(Data excerpts)
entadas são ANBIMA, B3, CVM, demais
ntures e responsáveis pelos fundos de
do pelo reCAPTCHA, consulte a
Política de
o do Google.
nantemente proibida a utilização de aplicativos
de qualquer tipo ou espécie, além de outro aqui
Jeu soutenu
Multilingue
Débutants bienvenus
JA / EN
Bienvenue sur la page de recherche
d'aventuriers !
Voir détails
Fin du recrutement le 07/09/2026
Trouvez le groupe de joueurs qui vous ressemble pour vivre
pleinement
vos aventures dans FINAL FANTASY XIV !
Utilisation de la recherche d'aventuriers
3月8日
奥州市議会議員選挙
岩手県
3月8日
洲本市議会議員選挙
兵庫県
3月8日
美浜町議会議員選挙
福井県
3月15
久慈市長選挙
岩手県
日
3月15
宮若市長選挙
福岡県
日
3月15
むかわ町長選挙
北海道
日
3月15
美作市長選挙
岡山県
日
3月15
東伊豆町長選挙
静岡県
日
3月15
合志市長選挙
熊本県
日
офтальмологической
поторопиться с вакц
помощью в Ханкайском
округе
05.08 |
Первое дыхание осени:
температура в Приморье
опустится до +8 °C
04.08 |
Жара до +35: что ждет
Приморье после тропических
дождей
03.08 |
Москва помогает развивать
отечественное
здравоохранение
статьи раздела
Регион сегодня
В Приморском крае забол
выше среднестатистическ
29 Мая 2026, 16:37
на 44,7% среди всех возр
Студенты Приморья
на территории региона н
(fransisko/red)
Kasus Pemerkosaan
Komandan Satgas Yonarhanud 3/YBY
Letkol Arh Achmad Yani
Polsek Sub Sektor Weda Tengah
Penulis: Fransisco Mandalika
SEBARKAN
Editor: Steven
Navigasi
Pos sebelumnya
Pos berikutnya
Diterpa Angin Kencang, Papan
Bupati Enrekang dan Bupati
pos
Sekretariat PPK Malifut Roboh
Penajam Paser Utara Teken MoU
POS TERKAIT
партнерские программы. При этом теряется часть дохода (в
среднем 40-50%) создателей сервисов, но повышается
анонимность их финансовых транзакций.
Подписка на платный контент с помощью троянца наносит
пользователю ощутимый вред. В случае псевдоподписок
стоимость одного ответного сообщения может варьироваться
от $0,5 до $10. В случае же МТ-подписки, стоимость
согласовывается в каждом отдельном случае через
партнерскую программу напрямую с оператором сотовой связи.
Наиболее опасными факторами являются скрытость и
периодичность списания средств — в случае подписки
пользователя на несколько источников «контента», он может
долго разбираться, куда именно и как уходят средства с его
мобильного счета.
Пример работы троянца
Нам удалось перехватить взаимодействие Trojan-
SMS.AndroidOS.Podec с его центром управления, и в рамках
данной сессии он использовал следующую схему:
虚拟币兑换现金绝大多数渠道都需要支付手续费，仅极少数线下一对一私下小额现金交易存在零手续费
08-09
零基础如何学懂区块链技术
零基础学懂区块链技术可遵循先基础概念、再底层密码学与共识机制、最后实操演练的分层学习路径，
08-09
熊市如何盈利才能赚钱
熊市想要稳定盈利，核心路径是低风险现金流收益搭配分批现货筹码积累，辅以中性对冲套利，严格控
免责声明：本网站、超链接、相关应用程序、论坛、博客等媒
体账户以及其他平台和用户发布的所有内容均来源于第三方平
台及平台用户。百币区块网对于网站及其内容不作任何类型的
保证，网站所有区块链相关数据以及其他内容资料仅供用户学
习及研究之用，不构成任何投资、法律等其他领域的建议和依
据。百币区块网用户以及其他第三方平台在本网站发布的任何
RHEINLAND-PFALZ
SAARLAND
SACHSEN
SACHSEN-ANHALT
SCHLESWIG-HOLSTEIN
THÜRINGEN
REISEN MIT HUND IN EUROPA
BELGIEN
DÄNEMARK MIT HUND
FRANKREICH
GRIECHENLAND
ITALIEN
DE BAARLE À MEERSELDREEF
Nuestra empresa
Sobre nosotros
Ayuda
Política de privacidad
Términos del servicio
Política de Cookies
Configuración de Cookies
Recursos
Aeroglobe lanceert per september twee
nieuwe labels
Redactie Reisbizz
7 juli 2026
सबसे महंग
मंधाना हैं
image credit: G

Task requirements =
Arrange the rows above as a numbered list, from the first row through the line containing "от $0,5 до $10.", both included, omitting any blank lines.

Solution to this problem =
1. entadas são ANBIMA, B3, CVM, demais
2. ntures e responsáveis pelos fundos de
3. do pelo reCAPTCHA, consulte a
4. Política de
5. o do Google.
6. nantemente proibida a utilização de aplicativos
7. de qualquer tipo ou espécie, além de outro aqui
8. Jeu soutenu
9. Multilingue
10. Débutants bienvenus
11. JA / EN
12. Bienvenue sur la page de recherche
13. d'aventuriers !
14. Voir détails
15. Fin du recrutement le 07/09/2026
16. Trouvez le groupe de joueurs qui vous ressemble pour vivre
17. pleinement
18. vos aventures dans FINAL FANTASY XIV !
19. Utilisation de la recherche d'aventuriers
20. 3月8日
21. 奥州市議会議員選挙
22. 岩手県
23. 3月8日
24. 洲本市議会議員選挙
25. 兵庫県
26. 3月8日
27. 美浜町議会議員選挙
28. 福井県
29. 3月15
30. 久慈市長選挙
31. 岩手県
32. 日
33. 3月15
34. 宮若市長選挙
35. 福岡県
36. 日
37. 3月15
38. むかわ町長選挙
39. 北海道
40. 日
41. 3月15
42. 美作市長選挙
43. 岡山県
44. 日
45. 3月15
46. 東伊豆町長選挙
47. 静岡県
48. 日
49. 3月15
50. 合志市長選挙
51. 熊本県
52. 日
53. офтальмологической
54. поторопиться с вакц
55. помощью в Ханкайском
56. округе
57. 05.08 |
58. Первое дыхание осени:
59. температура в Приморье
60. опустится до +8 °C
61. 04.08 |
62. Жара до +35: что ждет
63. Приморье после тропических
64. дождей
65. 03.08 |
66. Москва помогает развивать
67. отечественное
68. здравоохранение
69. статьи раздела
70. Регион сегодня
71. В Приморском крае забол
72. выше среднестатистическ
73. 29 Мая 2026, 16:37
74. на 44,7% среди всех возр
75. Студенты Приморья
76. на территории региона н
77. (fransisko/red)
78. Kasus Pemerkosaan
79. Komandan Satgas Yonarhanud 3/YBY
80. Letkol Arh Achmad Yani
81. Polsek Sub Sektor Weda Tengah
82. Penulis: Fransisco Mandalika
83. SEBARKAN
84. Editor: Steven
85. Navigasi
86. Pos sebelumnya
87. Pos berikutnya
88. Diterpa Angin Kencang, Papan
89. Bupati Enrekang dan Bupati
90. pos
91. Sekretariat PPK Malifut Roboh
92. Penajam Paser Utara Teken MoU
93. POS TERKAIT
94. партнерские программы. При этом теряется часть дохода (в
95. среднем 40-50%) создателей сервисов, но повышается
96. анонимность их финансовых транзакций.
97. Подписка на платный контент с помощью троянца наносит
98. пользователю ощутимый вред. В случае псевдоподписок
99. стоимость одного ответного сообщения может варьироваться
100. от $0,5 до $10. В случае же МТ-подписки, стоимость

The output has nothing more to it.